The ongoing cold that northern Vietnam is experiencing is a winter weather pattern that usually occurs during years with El Nino phenomenon, an expert said.
Both northern and central Vietnam are undergoing intense cold weather.
Since Jan. 20, cold air has swept down from the north, leaving mountainous regions with temperatures of 0 degrees Celsius or lower, resulting in ice and frost.
The mercury in the plains has dropped to 7-10 degrees at night, and around 15 degrees during the day.
According to the National Center for Hydro-Meteorological Forecasting, this intense cold spell is expected to last until Jan. 25.
Nguyen Ngoc Huy, an expert in meteorology, hydrology, and climate change, said in years with El Nino, as with this year, sudden cold spells usually occur during winter when temperatures drop sharply, making it colder than the average of the same period in previous years.
El Nino is a natural climate pattern that occurs when the Pacific Ocean near the equator gets warmer than usual, affecting the weather around the world, causing unusual and often extreme weather events around the globe, such as heavy rains and flooding in some areas, and droughts in others.
Huy said that these sudden cold spells were unpredictable and randomly occur when cold cores form in Siberia (Russia) and move southwards.
The ongoing cold wave is intense, yet the wind levels are weak, and therefore it affects only the north and central regions, not the south.
At the same time, he noted that due to El Nino, which make temperatures higher than the multi-year average by 1.5 – 2 degrees Celsius, and global warming, Ho Chi Minh City and other southern localities have not experienced any cold spells this past year.
In a study published in 2017 by Nature, the world’s leading multidisciplinary science journal, researchers Xin Geng, Wenjun Zhang, Malte F. Stuecker and Fei-Fei Jin said that large-scale cold spell can be attributed to the El Niño event in the tropical Pacific.
“Our analysis reveals that all super El Niño winters (1982/83, 1997/98, and 2015/16) were accompanied by a rapid sub-seasonal North Atlantic Oscillation (NAO)/Arctic Oscillation (AO) phase reversal from a positive to a negative state during early January, which was largely caused by the interaction of these super El Nino events with the subtropical jet annual cycle.

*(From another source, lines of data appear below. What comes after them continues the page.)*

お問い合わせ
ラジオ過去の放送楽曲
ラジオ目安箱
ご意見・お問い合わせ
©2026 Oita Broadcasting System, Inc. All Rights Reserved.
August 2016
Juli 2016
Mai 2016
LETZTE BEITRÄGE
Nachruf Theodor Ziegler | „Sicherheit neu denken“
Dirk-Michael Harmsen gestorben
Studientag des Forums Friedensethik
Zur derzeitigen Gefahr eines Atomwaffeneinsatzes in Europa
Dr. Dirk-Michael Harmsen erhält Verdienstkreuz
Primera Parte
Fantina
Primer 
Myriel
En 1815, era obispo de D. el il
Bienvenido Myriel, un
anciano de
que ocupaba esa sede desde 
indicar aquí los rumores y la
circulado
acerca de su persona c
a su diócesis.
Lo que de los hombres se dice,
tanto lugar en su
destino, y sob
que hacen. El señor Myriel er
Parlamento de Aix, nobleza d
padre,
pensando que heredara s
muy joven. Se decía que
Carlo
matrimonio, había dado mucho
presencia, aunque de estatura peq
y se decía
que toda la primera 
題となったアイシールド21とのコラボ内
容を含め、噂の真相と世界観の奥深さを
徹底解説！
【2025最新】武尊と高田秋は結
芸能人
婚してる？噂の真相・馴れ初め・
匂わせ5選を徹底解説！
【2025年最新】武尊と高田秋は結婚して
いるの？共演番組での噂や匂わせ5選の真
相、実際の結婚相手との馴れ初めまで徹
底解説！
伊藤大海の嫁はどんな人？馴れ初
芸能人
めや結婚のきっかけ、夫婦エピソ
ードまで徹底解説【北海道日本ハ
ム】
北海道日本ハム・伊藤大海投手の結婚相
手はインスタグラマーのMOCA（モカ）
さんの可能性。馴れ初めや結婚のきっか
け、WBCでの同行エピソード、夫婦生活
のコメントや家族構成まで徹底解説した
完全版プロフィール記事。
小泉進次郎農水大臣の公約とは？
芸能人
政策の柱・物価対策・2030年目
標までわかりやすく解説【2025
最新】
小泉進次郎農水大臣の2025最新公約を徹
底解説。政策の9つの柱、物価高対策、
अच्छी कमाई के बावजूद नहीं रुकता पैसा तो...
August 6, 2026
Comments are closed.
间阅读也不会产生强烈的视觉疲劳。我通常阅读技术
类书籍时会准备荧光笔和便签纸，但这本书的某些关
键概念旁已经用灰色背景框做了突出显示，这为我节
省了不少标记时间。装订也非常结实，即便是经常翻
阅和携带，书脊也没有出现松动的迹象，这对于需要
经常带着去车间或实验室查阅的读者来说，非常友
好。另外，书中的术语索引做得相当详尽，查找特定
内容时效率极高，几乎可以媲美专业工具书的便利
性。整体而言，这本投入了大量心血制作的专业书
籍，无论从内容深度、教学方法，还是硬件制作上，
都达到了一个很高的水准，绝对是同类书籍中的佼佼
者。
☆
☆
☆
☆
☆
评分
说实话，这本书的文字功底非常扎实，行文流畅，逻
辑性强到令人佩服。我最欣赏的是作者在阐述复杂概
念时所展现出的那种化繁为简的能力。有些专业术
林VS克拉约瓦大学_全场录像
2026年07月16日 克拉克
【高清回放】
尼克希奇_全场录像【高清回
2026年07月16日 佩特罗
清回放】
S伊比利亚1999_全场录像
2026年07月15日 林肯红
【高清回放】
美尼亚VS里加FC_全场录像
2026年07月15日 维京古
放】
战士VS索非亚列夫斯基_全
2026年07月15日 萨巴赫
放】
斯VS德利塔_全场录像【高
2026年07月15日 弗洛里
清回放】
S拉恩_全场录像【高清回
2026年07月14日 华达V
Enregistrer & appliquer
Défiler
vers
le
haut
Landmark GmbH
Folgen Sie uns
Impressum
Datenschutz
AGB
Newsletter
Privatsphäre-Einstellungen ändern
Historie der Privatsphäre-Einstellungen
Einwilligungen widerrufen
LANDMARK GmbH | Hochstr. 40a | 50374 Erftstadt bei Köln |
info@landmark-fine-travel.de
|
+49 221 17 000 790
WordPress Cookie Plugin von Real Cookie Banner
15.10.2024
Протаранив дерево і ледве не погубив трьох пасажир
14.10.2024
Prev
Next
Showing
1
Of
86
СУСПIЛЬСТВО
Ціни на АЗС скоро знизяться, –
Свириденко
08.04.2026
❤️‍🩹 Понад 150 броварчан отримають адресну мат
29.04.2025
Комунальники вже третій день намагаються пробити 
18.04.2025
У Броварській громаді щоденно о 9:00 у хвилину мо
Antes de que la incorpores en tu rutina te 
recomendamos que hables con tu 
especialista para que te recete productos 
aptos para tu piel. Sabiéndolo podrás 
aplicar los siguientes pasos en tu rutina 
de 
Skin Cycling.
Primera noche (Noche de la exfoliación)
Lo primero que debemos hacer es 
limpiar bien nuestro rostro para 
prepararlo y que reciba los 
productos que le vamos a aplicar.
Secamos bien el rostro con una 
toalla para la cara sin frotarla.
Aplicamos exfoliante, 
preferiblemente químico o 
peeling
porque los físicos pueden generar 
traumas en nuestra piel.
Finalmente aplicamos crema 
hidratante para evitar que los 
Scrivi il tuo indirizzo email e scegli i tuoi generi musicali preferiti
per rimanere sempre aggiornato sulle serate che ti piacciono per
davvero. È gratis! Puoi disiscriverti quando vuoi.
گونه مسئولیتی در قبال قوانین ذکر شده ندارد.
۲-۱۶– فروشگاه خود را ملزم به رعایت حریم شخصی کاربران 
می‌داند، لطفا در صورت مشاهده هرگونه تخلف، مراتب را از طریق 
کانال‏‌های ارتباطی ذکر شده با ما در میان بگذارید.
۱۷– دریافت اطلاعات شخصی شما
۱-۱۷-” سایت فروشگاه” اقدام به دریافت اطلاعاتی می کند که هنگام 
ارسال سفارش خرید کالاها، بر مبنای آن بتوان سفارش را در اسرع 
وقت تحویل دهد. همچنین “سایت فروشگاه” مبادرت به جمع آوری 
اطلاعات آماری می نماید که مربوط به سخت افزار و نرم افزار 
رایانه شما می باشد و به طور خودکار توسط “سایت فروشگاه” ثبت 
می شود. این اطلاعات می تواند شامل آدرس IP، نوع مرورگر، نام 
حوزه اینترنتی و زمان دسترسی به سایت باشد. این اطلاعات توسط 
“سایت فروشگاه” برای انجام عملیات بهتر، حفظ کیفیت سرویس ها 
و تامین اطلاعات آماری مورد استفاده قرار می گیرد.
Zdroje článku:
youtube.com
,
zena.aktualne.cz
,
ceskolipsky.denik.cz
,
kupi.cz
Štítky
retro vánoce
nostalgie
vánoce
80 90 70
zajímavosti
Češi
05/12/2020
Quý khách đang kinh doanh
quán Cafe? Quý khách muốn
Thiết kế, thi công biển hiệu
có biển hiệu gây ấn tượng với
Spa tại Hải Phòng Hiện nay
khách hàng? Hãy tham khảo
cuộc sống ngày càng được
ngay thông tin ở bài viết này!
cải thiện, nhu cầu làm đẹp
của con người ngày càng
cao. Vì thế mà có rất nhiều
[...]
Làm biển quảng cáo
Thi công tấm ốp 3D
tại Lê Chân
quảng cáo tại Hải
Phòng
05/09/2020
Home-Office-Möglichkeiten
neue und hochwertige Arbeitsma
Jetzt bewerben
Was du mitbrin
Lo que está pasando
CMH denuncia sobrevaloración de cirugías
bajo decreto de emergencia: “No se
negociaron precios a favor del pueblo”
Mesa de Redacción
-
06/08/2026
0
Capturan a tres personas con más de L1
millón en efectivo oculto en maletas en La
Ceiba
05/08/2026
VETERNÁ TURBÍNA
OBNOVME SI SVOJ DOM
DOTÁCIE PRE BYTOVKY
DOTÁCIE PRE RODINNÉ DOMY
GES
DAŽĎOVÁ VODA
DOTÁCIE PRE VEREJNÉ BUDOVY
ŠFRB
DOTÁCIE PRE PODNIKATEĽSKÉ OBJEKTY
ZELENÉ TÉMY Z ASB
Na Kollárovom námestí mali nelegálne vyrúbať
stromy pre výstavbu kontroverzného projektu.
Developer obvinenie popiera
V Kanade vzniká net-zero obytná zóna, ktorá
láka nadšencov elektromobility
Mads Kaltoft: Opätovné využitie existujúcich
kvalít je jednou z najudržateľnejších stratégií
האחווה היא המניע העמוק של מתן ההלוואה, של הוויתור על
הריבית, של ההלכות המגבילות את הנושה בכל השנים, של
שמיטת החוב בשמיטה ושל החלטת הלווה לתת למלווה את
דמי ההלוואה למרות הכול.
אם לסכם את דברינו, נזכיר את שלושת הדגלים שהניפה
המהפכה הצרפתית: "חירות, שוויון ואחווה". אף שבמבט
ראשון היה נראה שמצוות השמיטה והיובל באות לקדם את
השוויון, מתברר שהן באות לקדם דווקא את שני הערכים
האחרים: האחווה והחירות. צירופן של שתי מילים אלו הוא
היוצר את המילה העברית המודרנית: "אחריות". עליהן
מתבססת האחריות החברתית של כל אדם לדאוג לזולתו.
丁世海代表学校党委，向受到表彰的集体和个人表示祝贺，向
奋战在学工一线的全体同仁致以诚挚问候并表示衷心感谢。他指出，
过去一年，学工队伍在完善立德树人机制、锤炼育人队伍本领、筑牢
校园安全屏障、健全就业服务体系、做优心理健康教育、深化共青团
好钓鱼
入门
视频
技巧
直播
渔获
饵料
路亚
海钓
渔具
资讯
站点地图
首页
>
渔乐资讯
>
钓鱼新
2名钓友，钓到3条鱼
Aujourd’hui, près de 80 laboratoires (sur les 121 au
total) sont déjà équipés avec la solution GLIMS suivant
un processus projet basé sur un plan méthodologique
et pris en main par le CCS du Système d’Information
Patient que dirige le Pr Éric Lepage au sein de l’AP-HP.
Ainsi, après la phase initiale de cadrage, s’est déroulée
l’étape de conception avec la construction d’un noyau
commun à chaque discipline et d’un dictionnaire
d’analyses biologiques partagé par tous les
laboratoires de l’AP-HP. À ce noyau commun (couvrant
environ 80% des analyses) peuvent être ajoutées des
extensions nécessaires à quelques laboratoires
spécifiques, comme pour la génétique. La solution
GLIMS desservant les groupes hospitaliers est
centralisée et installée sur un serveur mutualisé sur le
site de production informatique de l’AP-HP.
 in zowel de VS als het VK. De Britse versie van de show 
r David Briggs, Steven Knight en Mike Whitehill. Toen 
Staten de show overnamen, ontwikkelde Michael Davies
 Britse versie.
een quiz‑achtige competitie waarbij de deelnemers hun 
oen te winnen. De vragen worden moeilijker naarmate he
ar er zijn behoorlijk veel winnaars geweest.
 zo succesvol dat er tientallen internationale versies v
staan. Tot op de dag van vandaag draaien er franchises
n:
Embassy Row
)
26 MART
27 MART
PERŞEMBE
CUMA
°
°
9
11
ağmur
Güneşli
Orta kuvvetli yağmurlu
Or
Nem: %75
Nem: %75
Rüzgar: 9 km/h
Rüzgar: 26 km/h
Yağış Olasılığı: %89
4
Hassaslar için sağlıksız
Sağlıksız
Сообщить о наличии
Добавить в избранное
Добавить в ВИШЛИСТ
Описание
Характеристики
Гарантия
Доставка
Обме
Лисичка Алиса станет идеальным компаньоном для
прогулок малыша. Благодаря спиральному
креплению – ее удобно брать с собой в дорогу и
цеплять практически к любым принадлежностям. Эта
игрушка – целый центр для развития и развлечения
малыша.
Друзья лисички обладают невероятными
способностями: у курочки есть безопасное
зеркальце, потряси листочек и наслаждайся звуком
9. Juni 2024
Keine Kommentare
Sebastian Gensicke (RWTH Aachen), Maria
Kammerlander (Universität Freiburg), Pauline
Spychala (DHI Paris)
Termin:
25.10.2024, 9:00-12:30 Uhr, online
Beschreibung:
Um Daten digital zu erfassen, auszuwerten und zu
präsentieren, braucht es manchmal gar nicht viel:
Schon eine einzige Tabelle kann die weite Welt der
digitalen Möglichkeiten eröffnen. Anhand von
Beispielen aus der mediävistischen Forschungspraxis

The NAO/AO phase transition leads to a rapidly strengthened Siberian High, which favors southward intrusions of cold air to East Asia and thus causes severe local cooling,” they said.
Extreme and unusual weather is increasingly evident worldwide, with deeper cold spells and more severe summer temperatures.
The Intergovernmental Panel on Climate Change reports that the average global temperature is rising.
Vietnam follows this trend but at a faster pace of 38%, according to temperature difference data from 2006-2015 compared to the preceding 20 years.
According to research conducted by GEMMES Vietnam, a joint project between the Vietnamese government and the Agence Française de Développement, the French international development agency, if nothing is done to fight climate change, temperatures could rise by as much as 6 degrees Celsius in Vietnam in the worst-case scenario.
Researchers from GEMMES utilized the most recent data from the World Climate Research Program to simulate Vietnam’s climate across various climate policy frameworks. In the scenario where greenhouse gas emissions persist at their current global rate without any intervention, a 6-degree rise is projected.
Conversely, if the commitments of the Paris Climate Agreement are adhered to, Vietnam is expected to experience a moderate temperature rise of 1.3 degrees Celsius.